By their nature, startups face numerous constraints. Raw engineering person-hours are limited. The bandwidth to focus on product features is low and available only at a premium. Quite often, that bandwidth for nonfeature development is zero or nearly. The available budget for technology migration is usually scoffed at when presented to upper management. It is for these very reasons that pragmatic migration strategies, that will help adopt new technology, can be very hard to come by. Couple that with the cost of training and upskilling for Kubernetes, finding and retaining talent, and soon the adoption of this new tech, in spite of its inspiring success stories, becomes a hesitant venture.
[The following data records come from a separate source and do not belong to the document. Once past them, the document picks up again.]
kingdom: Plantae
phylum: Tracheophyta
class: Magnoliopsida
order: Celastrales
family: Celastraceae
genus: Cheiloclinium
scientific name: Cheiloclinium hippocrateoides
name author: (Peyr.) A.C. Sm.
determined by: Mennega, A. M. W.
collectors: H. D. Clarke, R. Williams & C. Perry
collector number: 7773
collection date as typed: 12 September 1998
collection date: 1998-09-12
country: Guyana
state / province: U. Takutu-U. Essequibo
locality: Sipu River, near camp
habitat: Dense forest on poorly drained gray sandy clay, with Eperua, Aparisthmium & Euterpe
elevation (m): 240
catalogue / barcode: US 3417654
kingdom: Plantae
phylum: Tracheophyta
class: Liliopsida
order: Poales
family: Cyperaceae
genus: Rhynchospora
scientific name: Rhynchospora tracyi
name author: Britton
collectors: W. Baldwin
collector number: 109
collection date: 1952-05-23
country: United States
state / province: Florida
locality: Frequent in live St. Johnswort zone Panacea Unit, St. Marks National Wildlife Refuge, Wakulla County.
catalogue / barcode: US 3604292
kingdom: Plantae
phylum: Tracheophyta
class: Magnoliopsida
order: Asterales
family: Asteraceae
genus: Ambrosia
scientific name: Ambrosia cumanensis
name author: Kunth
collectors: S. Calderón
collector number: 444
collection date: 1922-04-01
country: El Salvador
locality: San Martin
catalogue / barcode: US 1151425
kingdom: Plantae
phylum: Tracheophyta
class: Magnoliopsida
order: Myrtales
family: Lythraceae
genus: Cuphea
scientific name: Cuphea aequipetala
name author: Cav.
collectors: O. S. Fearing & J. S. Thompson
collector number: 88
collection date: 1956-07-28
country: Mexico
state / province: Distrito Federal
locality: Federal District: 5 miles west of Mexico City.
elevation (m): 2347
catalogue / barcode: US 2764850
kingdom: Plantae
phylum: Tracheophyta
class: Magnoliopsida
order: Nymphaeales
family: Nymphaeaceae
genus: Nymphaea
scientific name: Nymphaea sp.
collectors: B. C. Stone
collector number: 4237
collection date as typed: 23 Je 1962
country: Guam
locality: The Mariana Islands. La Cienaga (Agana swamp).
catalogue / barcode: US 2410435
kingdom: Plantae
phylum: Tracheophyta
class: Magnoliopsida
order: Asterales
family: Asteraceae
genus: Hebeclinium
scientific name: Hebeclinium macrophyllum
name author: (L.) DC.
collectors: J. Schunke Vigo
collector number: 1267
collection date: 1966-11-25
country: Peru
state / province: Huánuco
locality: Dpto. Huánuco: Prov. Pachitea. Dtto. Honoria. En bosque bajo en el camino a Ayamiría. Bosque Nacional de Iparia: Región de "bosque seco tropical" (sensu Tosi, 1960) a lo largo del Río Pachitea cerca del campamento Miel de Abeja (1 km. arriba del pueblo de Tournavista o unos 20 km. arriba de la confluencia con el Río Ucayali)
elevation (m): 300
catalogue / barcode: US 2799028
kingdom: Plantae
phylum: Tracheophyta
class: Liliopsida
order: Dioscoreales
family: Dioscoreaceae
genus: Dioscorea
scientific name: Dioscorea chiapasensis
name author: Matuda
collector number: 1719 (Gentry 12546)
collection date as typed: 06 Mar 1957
They say that the most value from success and failures comes in the form of lessons learned. One particularly interesting set of lessons comes from what the Cloud Foundry community has done in enabling a simpler developer experience over Kubernetes. It is a story about evolving technology to embrace Kubernetes to show how startups can de-risk their technology choices.
For background, Cloud Foundry is a platform that aims to provide a highly efficient and modern model for cloud native application delivery. Cloud Foundry comes from a history of a VM-based architecture that evolved into the use of containers as immutable artifacts for deployment using an orchestrator to effectively manage these containers at scale. Recently, its open source community opted against developing a parallel standard for container orchestration and opted for Kubernetes.
As part of the transition, many custom components were replaced with Kube-native ones — Istio for networking, Envoy service meshes, Fluentd for logging, etc. This is now available as the cf-for-k8s project, a reinvention of Cloud Foundry delivered on Kubernetes infrastructure that is in line with its proven pedigree of functioning at scale.
As a model for any startup, here are the problems Cloud Foundry open source technologies had to solve with Kubernetes and the lessons we learned, which hopefully you can apply in your organization.
Problem: Kubernetes presents a significant cognitive overhead for application developers.
Lesson Learned: Cloud Foundry abstracts the Kubernetes interface completely. Instead, developers interact with the Cloud Foundry CLI, which has a small set of commands and can provide all the necessary capabilities to work with Kubernetes clusters.
Problem: Containers make it hard to make updates and attach services to existing applications.
Lesson Learned: With the use of sidecar injections, service brokers and a simple deployment interface (Cloud Foundry and Kubernetes), updates to applications become easier and more convenient.
Problem: Maintaining several deployment pipelines due to the use of various languages and frameworks
Lesson Learned: A uniform cf push process, and the subsequent use of buildpacks, supports the deployment of applications/microservices built using any language or framework. The build and deploy process when using Cloud Foundry is language agnostic. Even nontrivial builds can be deployed with a combination of buildpacks.
In summary, startups can benefit greatly from adopting Kubernetes early in their lifetimes. This will benefit their teams greatly by eliminating a lot of toil when they scale. It is an important stepping stone toward rapid development, fast and frequent releases, and reliable applications on production. This will, at least, de-risk your technology choice, leaving you to focus on important other considerations like your startup’s business model, team and operations.